Si, aujourd’hui, on est intellectuel en anglais et/ou en français au Cameroun, en attribue-t-on, la faute aux universitaires qui « fanfaronnent » dans les médias sociaux et sur Facebook au lieu de faire des langues nationales de véritables outils d’enseignement ? Serait-ce, à entendre certains reproches de l’opinion, en raison de leur stérilité scientifique qu’une forme d’anomie s’est installée dans le secteur de la communication ou que quelques illuminés parmi les personnalités publiques disséminent des saltimbanques dans l’espace public cybernétique. Est-ce pour les mêmes motifs que le délitement du système éducatif, ainsi que la baisse de qualité des formations, rend leur cas presque pendable ?
Il n’y a pas si longtemps encore, les universitaires se voyaient accuser de manquer de patriotisme pour avoir eu l’imprudence de questionner les dépenses somptuaires consenties dans le cadre de l’organisation de la fête du football. Sait-on de combien d’abonnements à des revues scientifiques, de bibliothèques dignes de ce nom et de laboratoires réellement équipés le Cameroun aurait pu doter ses universités à cette occasion ? Esquivant ces questions, on se sent plus fondé dans l’opinion à reprocher leur impuissance aux universitaires face aux pénuries, à la cherté de la vie, à la dégradation de l’état des routes, à la crise des mœurs, etc.

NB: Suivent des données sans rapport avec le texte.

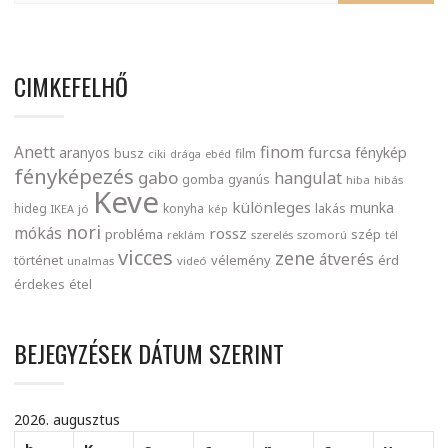
CIMKEFELHŐ
finom
Anett
furcsa
fénykép
aranyos
busz
film
ciki
drága
ebéd
fényképezés
gabo
hangulat
gomba
gyanús
hiba
hibás
Keve
különleges
munka
lakás
hideg
konyha
IKEA
jó
kép
nori
mókás
rossz
probléma
szép
reklám
szerelés
szomorú
tél
vicces
zene
átverés
történet
vélemény
érd
unalmas
videó
érdekes
étel
BEJEGYZÉSEK DÁTUM SZERINT
2026. augusztus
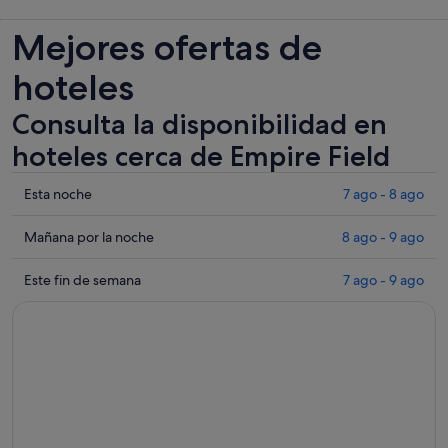
Mejores ofertas de
hoteles
Consulta la disponibilidad en
hoteles cerca de Empire Field
Comprueba
Esta noche
7 ago - 8 ago
los
precios
Comprueba
Mañana por la noche
8 ago - 9 ago
cerca
los
de
precios
Comprueba
Este fin de semana
7 ago - 9 ago
Empire
cerca
los
Field
de
precios
para
Empire
cerca
esta
Field
de
noche,
para
Empire
7
mañana
Field
ago
por
para
-
la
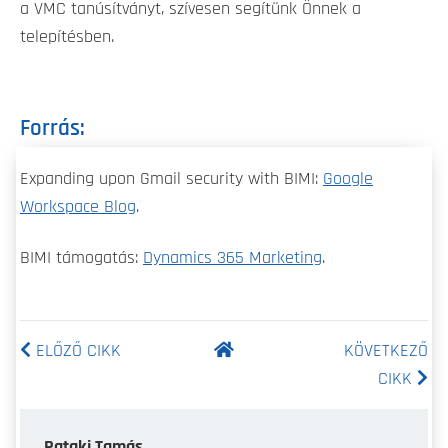
a VMC tanúsítványt, szívesen segítünk Önnek a
telepítésben.
Forrás:
Expanding upon Gmail security with BIMI:
Google
Workspace Blog
.
BIMI támogatás:
Dynamics 365 Marketing
.
ELŐZŐ CIKK
KÖVETKEZŐ
CIKK
Pataki Tamás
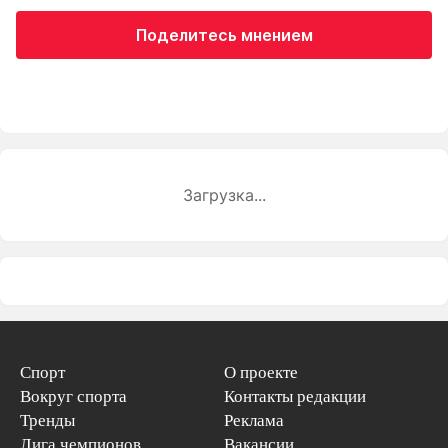
Поделитесь мнением
Загрузка...
Спорт
О проекте
Вокруг спорта
Контакты редакции
Тренды
Реклама
Лига чемпионов
Вакансии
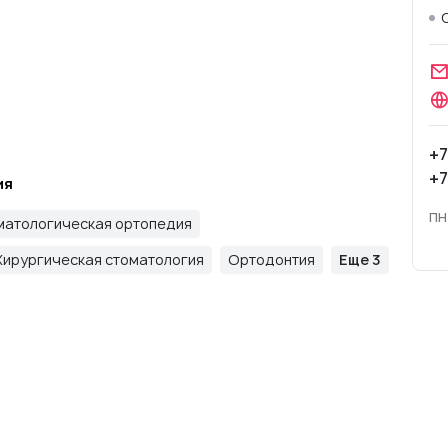
+7
+7
ия
пн
матологическая ортопедия
Хирургическая стоматология
Ортодонтия
Еще 3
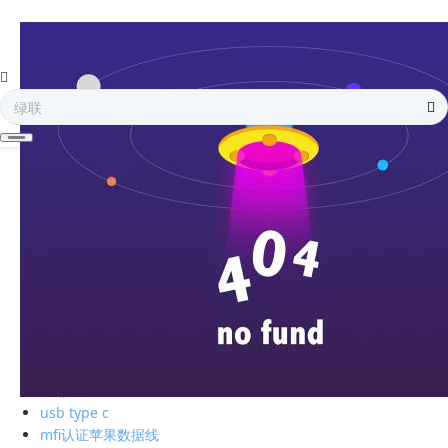
全部
电子存储
蓝牙耳机
手机周边
智能充电
苹果周边
电脑周边
车载周边
影音周边
生活精品
全部
绿联私有云
硬盘盒
全部
usb type c
mfi认证苹果数据线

L’opinion publique, invoquant la maturité qu’elle s’attribuait alors, défendit et fit prévaloir son droit inaliénable de mettre en spectacle ses gladiateurs. Aujourd’hui qu’elle ne tire plus aucun plaisir des spectacles successifs, elle se souvient des problèmes qui l’assaillent. Et la voilà qui rend les universitaires responsables de sa situation, alors même qu’ils n’avaient cessé de lui opposer l’inconséquence de ses choix. À présent réveillé de son sommeil, elle découvre son dénuement et désigne en eux les boucs émissaires tout trouvés.
Mais combien de Camerounais ne s’intéressent aux universitaires que lorsqu’il s’agit de forcer, pour un proche, l’obtention d’un diplôme — le doctorat, en l’occurrence ? L’opinion, si à cheval sur la rigueur académique quand il faut légitimer un titre conteste la parole savante quand celle-ci exige de la gouvernance du football (érigée en domaine réservé) de la méthode et de la responsabilité.
Au sens d’Aimé Césaire, « il n’y a pas de dignité sans exigence » ; l’université ne peut donc être réduite ni au décor ni au simple guichet des diplômes. Elle reste une instance critique, un lieu de production du sens et, potentiellement, un levier de transformation sociale. On ne peut récolter à l’université ce que l’on a semé dans les stades.